Я открыла рот, но Прескотт заткнул меня сердитым взглядом. Сделал шаг навстречу и оказался так близко, что я смогла почувствовать тепло его тела.
— Тебе так удобнее? Прятаться за мыслями о том, что ты жалкая? Что тебя все жалеют? Тебе так удобнее? — его дыхание полоснуло щеку. — Что будет, если ты наконец поймёшь, что Поппи, Кинсли, Сара…
— Сэм, — поправила я.
Чертовщина. Какая-то нелепая комедия, в которой Саманта Смит водила дружбу с Прескоттом Пересом. Похудевшая после последних событий, но всё ещё большая и громкая, в сером старом свитере, Сэм раздевалась в коридоре. Скотт помог снять куртку и повесил её на крючок.
Женщина многозначительно мне подмигнула, скосив один глаз на упругую задницу Переса. Это был девятый день заточения в доме Скотта. Девятый день, в котором все мысли занимали наркотики. И бесполезные попытки разобраться в убийстве. Сэм немного смирилась с тем, что я врала ей целых полгода, и стала приезжать через день. Очень странно и неумело, мы учились доверять друг другу, а ещё она всегда готовила. Безумно вкусно.
— Спасибо, Скотт, — улыбнулась Сэм. Я ждала его у входа в гостиную, облокотившись плечом о стену.
— Друзья Одетты — мои друзья, Сара.
Мы уставились на него одновременно. Я хохотнула в кулак, когда Сэм замахнулась пакетом с продуктами. Искреннее разочарование на её лице пахло разбитыми яйцами в лотке. Треснув Переса по ноге, она пригрозила ему поножовщиной и с гордо поднятой головой откланялась на кухню.
— Что будет, Одетта, если ты смиришься с тем, что в мире есть люди, которые любят тебя? Что будет, если ты узнаешь, что я здесь не потому, что мне жалко тебя, а потому что я хочу быть с тобой?
— Но почему? Чёрт возьми, Скотт, для чего тебе это надо? Я — наркоманка. Я убила одного или двух человек. Всё кончено. Для меня. Тебе не нужно страдать снова. Не ради такой, как я.
Он вдруг замер. Скулы и линия подбородка дёрнулись, словно от удара по лицу. С полным непониманием, Перес уставился на меня как на редкую разновидность дерьма.

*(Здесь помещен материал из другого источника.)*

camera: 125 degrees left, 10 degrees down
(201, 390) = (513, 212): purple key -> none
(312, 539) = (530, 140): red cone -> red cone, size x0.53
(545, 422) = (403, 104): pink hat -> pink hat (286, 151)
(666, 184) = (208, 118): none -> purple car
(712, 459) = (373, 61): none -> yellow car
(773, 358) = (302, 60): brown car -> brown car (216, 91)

— Ты дура, Одетта. Ты такая глупая.
Преодолев какой-то неизвестный мне порыв, он обхватил мой подбородок своей широкой ладонью и наклонился. Я вздрогнула, когда его губы коснулись моих. Мягко. С опаской.
— Это сожаление, — прошептал он. — Я жалею, что оставил тебя. И я жалею тебя за всё то, через что ты прошла.
Я дрожала по многим причинам: в комнате было холодно, и ступни превратились в ледышки. Но основной причиной всегда был он. Когда его губы вновь накрыли мои, я ожидала привкус своих слёз, но захлебнулась в необузданном пламени его страсти. Не успела опомниться, как оказалась прижатой к старому платяному шкафу.
— А это, Одетта, — его голодный взгляд обжёг меня, когда он отстранился, чтобы произнести эти слова. — Это любовь.